Quand je peins avec d’autres personnes et si c’est organisé à l’avance, on essaye de prévoir nos sketches en fonction des autres pour avoir un ensemble cohérent. Mais les petites bandes freestyle c’est cool aussi, ça donne de bonnes surprises parfois.

Dessines-tu beaucoup ?

Je suis très brouillon, j’ai des tonnes de pages volantes qui ne ressemblent à rien. Ça me sert juste à poser des idées en quelques coups de crayons. Je choisis ensuite ce qui m’intéresse. Je relie différents croquis entre eux et je développe tout ça. Sur dix sketches je vais peut-être en finir trois ou quatre et j’en peins au maximum un.

Peins-tu exclusivement des murs ?

C’est ce qui me plaît le plus. J’ai fait quelques toiles pendant un moment, mais il n’y a pas vraiment d’endroit où exposer à Nancy et je n’ai pas trop de contact dans le milieu. Faire des toiles pour les garder dans un garage n’a pas beaucoup d’intérêt, même si je prends beaucoup de plaisir à les réaliser.

Te focalises-tu uniquement sur les jams ?

Pas du tout, mais si je suis invité et que je suis dispo, j’y vais toujours avec plaisir. Mais je peins beaucoup plus en dehors de ce type d’événement.

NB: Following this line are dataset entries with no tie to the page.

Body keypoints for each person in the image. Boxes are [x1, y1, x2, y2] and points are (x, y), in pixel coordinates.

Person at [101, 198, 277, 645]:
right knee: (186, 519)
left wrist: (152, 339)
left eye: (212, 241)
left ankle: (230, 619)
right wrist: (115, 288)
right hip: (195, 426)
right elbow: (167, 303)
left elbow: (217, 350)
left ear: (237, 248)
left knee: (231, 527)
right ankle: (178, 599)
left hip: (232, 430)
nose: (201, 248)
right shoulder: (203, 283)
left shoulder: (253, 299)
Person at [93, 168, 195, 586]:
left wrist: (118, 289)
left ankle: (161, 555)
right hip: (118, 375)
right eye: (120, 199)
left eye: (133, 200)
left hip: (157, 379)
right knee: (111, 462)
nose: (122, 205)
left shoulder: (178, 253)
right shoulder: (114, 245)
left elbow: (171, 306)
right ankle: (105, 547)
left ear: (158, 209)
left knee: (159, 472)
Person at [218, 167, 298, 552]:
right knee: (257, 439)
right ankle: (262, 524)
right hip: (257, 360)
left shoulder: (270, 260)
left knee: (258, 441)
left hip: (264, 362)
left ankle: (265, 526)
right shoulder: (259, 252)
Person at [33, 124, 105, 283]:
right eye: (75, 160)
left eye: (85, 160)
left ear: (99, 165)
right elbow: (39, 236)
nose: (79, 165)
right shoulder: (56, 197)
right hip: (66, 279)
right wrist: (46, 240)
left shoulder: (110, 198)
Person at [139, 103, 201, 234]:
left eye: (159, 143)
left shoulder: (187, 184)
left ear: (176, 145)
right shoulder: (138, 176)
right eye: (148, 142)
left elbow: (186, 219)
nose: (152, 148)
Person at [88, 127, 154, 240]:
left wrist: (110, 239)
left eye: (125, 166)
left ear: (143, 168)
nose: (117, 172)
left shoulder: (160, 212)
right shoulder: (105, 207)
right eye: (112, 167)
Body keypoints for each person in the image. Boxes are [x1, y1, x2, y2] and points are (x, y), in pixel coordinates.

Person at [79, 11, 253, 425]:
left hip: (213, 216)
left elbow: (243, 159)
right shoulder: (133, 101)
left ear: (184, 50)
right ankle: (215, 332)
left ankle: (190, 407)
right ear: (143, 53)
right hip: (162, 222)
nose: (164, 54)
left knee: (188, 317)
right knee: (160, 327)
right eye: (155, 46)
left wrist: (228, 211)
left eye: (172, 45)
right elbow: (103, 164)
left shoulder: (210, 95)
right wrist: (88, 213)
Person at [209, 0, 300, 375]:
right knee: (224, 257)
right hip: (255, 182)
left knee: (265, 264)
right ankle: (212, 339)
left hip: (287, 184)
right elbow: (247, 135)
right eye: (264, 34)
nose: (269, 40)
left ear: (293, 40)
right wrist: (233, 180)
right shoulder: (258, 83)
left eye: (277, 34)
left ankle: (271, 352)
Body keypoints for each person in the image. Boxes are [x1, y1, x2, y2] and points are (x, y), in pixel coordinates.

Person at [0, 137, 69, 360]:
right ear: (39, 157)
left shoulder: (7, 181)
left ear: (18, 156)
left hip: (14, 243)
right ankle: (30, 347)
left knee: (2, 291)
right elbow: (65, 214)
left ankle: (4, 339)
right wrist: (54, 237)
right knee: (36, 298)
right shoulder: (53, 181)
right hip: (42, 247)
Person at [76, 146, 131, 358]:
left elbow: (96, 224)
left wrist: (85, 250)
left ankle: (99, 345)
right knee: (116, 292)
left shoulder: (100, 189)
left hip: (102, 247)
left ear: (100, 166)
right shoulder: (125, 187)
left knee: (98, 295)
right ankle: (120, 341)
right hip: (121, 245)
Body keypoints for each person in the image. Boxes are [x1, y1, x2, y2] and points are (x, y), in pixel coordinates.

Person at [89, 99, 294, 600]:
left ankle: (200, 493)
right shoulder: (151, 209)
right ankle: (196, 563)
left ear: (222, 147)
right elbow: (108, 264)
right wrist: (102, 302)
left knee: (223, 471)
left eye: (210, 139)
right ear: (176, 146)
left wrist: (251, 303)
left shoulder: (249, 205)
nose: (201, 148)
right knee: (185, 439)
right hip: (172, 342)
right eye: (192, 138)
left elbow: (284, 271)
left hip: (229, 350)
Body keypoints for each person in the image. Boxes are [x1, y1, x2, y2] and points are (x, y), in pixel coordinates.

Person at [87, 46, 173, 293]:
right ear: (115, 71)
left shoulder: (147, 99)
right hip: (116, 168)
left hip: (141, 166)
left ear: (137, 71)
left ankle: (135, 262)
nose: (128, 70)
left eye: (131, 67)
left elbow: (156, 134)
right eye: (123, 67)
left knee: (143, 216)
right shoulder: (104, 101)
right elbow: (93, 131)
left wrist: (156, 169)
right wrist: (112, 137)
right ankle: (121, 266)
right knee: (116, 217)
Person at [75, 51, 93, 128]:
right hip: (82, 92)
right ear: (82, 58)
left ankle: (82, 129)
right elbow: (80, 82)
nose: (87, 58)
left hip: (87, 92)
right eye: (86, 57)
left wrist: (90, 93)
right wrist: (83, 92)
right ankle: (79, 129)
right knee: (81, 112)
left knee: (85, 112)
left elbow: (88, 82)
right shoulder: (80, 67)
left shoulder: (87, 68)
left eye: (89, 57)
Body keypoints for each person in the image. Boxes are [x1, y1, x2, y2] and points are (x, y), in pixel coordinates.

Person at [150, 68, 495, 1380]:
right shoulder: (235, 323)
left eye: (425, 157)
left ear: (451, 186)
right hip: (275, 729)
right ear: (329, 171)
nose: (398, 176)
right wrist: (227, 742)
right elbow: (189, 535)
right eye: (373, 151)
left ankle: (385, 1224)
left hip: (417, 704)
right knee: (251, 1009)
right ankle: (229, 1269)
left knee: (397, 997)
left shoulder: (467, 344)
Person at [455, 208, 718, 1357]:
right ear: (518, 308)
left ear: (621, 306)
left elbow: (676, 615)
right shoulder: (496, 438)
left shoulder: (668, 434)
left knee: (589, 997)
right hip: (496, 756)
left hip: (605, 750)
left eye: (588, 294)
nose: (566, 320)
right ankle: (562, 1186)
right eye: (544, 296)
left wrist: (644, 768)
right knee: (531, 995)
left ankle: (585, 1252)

Pourquoi peindre en si gros ?

C’est l’outil et le support qui veulent en partie ça. La bombe n’est pas vraiment faite pour les détails, à moins de faire grand et c’est ce qui me plait. J’ai toujours aimé les peintures imposantes, c’est un genre de challenge. Comme dans n’importe quelle discipline, il y a une certaine satisfaction à obtenir un résultat à la fin.

Ton avis sur les grandes fresques subventionnées ?

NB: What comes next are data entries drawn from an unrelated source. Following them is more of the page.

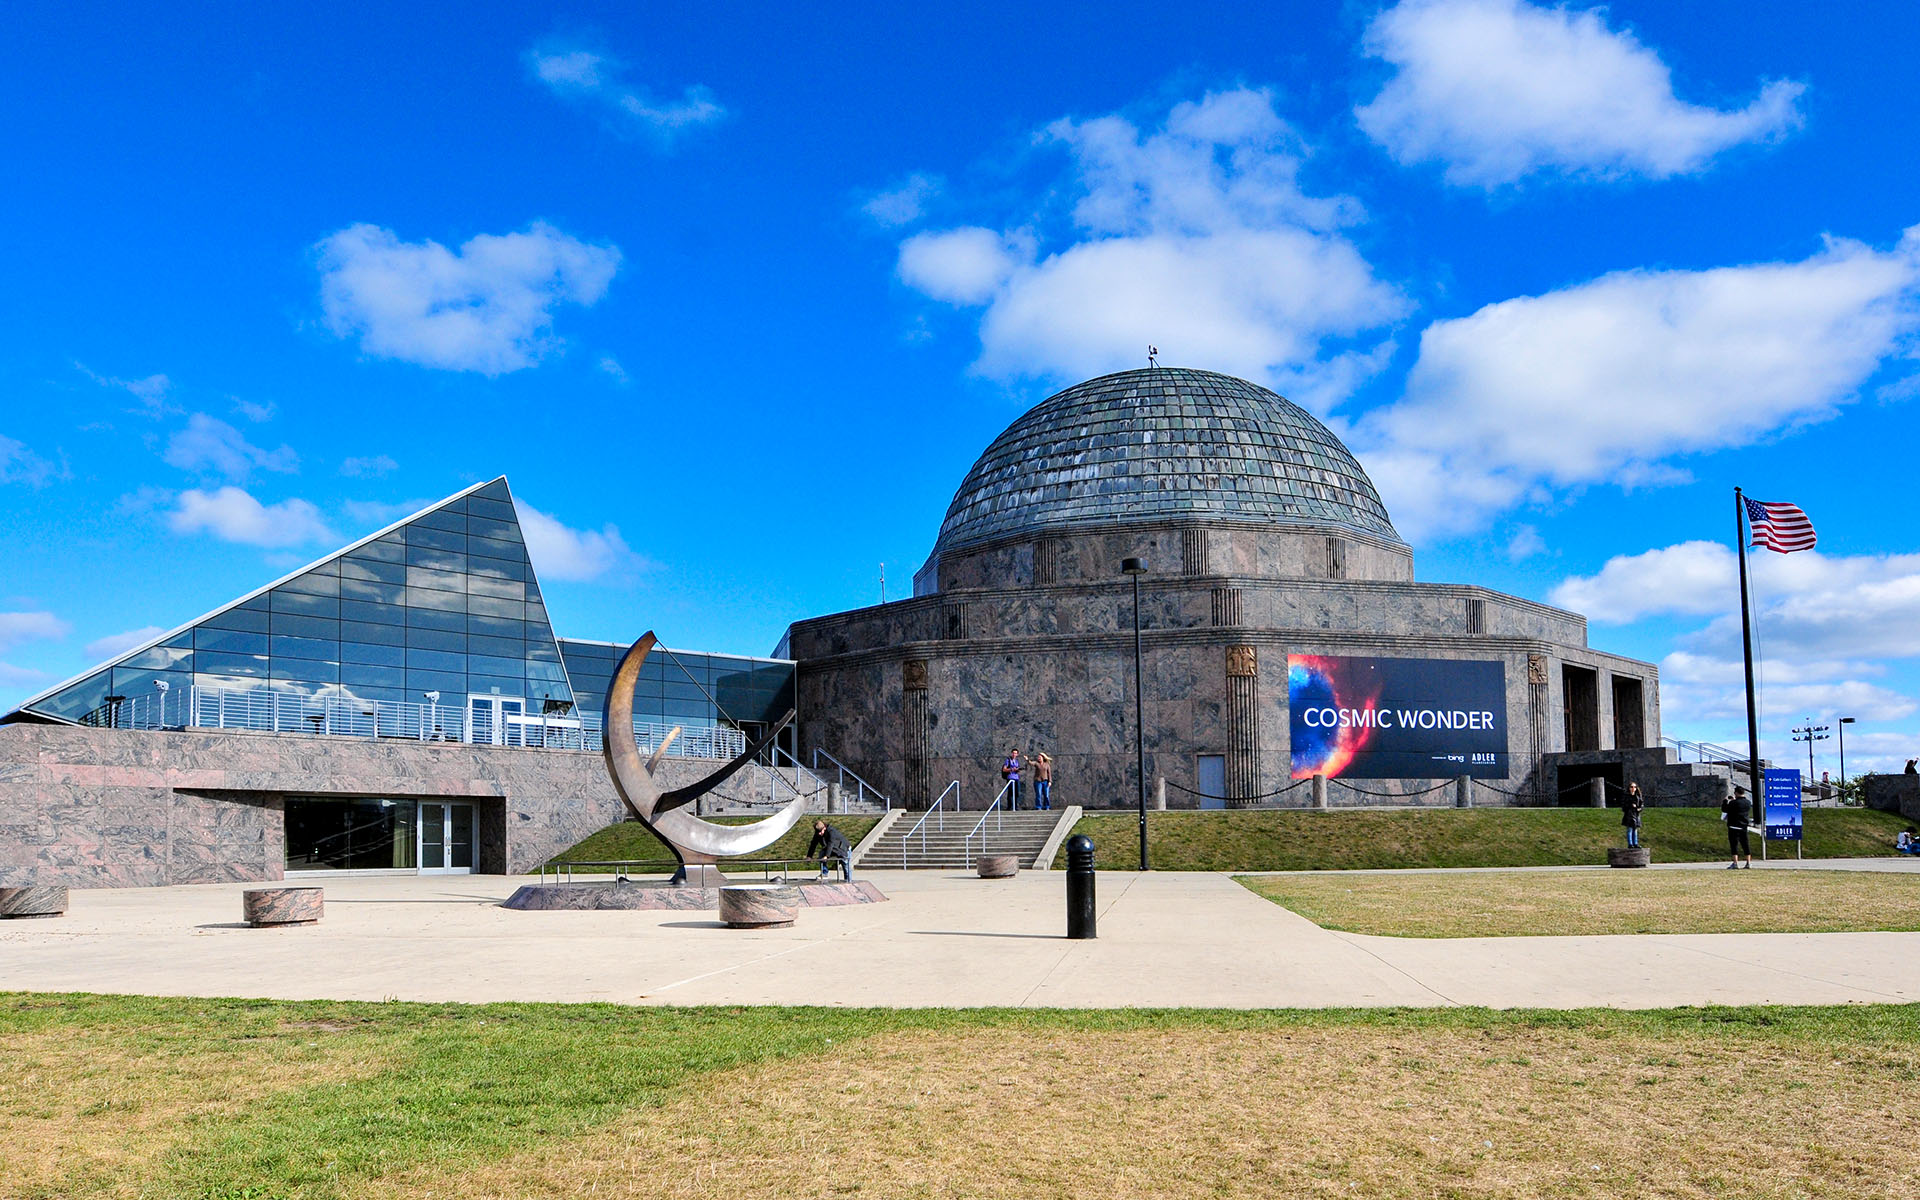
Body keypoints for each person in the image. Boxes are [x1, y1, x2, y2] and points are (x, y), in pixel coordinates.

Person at [1722, 785, 1754, 869]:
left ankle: (1735, 863)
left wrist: (1725, 801)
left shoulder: (1733, 803)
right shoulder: (1748, 802)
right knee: (1745, 844)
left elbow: (1725, 809)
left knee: (1734, 845)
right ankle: (1748, 862)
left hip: (1733, 826)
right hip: (1743, 826)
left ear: (1736, 793)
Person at [1622, 782, 1645, 849]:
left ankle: (1635, 843)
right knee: (1630, 829)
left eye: (1634, 787)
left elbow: (1641, 805)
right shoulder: (1626, 797)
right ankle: (1630, 844)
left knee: (1635, 830)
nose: (1633, 788)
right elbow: (1623, 806)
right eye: (1631, 787)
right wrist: (1630, 806)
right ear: (1629, 788)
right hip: (1629, 815)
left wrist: (1639, 808)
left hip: (1636, 815)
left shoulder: (1638, 797)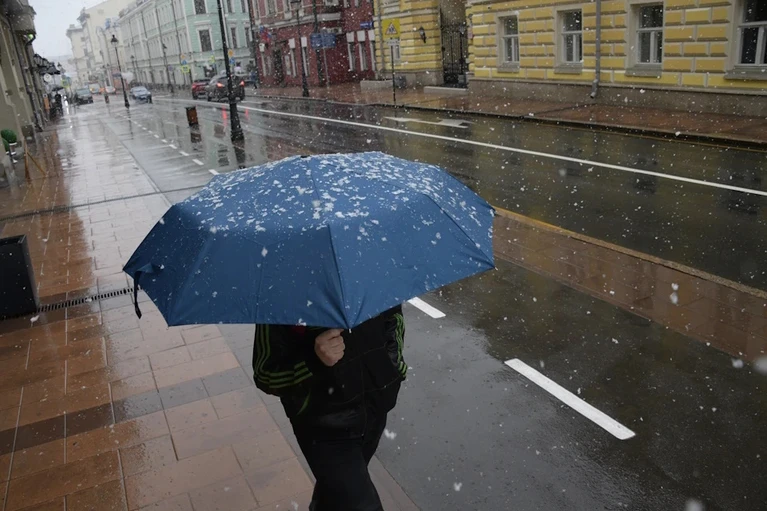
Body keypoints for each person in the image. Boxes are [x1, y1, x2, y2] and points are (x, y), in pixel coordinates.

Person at [253, 306, 407, 511]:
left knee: (337, 494)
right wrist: (314, 360)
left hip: (375, 411)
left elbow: (394, 319)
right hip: (324, 429)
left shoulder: (373, 284)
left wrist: (394, 368)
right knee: (360, 503)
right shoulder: (281, 296)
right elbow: (266, 374)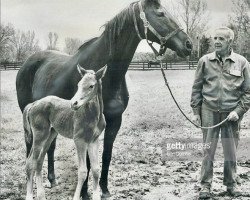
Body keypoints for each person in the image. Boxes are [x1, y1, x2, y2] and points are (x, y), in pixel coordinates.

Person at [190, 27, 250, 199]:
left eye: (221, 39)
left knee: (230, 151)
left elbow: (248, 92)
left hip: (231, 115)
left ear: (230, 41)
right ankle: (205, 186)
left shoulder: (242, 62)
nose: (216, 41)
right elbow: (197, 88)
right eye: (215, 38)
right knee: (208, 150)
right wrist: (196, 111)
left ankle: (231, 184)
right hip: (208, 111)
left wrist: (238, 111)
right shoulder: (205, 61)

Comme dans toutes les cultures, quand ça se démocratise, il y a du positif et du négatif. En ce qui me concerne, j’ai pris le train en marche. Du coup, je ne suis pas le mieux placé pour répondre à tout ça.  Je suis parfois mitigé, c’est une source de débats. Tout dépend où et dans quelles conditions c’est fait, mais dans l’ensemble je trouve ça plutôt positif.

Quelles sont les réactions des gens devant tes murs ?

En général ça les fait sourire. Ils s’attardent un peu sur les détails que j’ai pu dissimuler. C’est le résultat attendu, donc c’est plutôt cool, ça me va très bien. Le graffiti touche les petits comme les grands et comme il y a pas mal d’éléments dans mes pièces, je pense que chacun peut s’y retrouver un peu, que ce soit dans les personnages, les décors ou le lettrage.

Réalises-tu des commandes ?

J’en ai fait beaucoup pendant un moment mais ça m’a assez vite saoulé, on me demandait tout et n’importe quoi. Je ne prenais plus de plaisir à peindre et ça a fini par presque me dégoûter… J’étais à deux doigts de tout arrêter. J’ai fait une pause et je me suis remis à peindre sans contraintes.

Aujourd’hui, j’en fais avec plaisir, à partir du moment où ça reste un minimum dans mon style. Le résultat est toujours plus intéressant quand je me fais plaisir.

Des projets ?

Plein ! Des jams, des connexions, des voyages. J’espère pouvoir continuer comme ça encore longtemps.